⟨

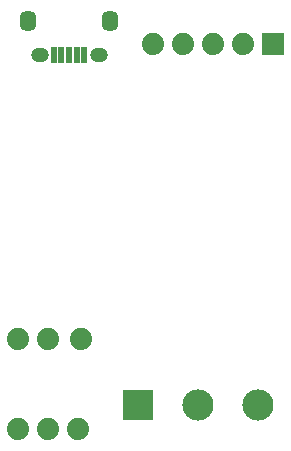
<source format=gbs>
G04 #@! TF.FileFunction,Soldermask,Bot*
%FSLAX46Y46*%
G04 Gerber Fmt 4.6, Leading zero omitted, Abs format (unit mm)*
G04 Created by KiCad (PCBNEW 4.0.1-stable) date 2/4/2016 12:26:45 PM*
%MOMM*%
G01*
G04 APERTURE LIST*
%ADD10C,0.100000*%
%ADD11R,1.879600X1.879600*%
%ADD12C,1.879600*%
%ADD13R,2.641600X2.641600*%
%ADD14C,2.641600*%
%ADD15O,1.501600X1.251600*%
%ADD16O,1.426600X1.801600*%
%ADD17R,0.501600X1.451600*%
G04 APERTURE END LIST*
D10*
D11*
X150622000Y-89789000D03*
D12*
X148082000Y-89789000D03*
X145542000Y-89789000D03*
X143002000Y-89789000D03*
X140462000Y-89789000D03*
D13*
X139192000Y-120396000D03*
D14*
X144272000Y-120396000D03*
X149352000Y-120396000D03*
D12*
X129032000Y-122428000D03*
X131572000Y-122428000D03*
X134112000Y-122428000D03*
X134366000Y-114808000D03*
X131572000Y-114808000D03*
X129032000Y-114808000D03*
D15*
X130850000Y-90764000D03*
X135850000Y-90764000D03*
D16*
X129850000Y-87864000D03*
X136850000Y-87864000D03*
D17*
X132050000Y-90764000D03*
X132700000Y-90764000D03*
X133350000Y-90764000D03*
X134000000Y-90764000D03*
X134650000Y-90764000D03*
M02*

</source>
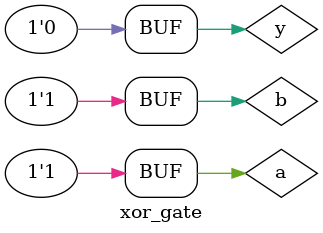
<source format=v>

module xor_gate;
    reg a, b;
    wire y;
    xor xor_gate(y, a, b);
    initial begin
        #0 a = 0;
        b = 0;
        #100 a = 0;
        b = 1;
        #100 a = 1;
        b = 0;
        #100 a = 1;
        b = 1;
    #100;
    end
    initial begin
        $monitor($time, "a = %b, b = %b, y = %b", a, b, y);
    end
    initial begin
        $dumpfile("xor_gate.vcd");
        $dumpvars(0, xor_gate);
    end
endmodule

</source>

⟩

▸ **DIRECTIONS FOR THIS TASK**
Every line containing the string "APERTURE" should be pulled from the listing and copied.

▸ **YOUR RESPONSE**
G04 APERTURE LIST*
G04 APERTURE END LIST*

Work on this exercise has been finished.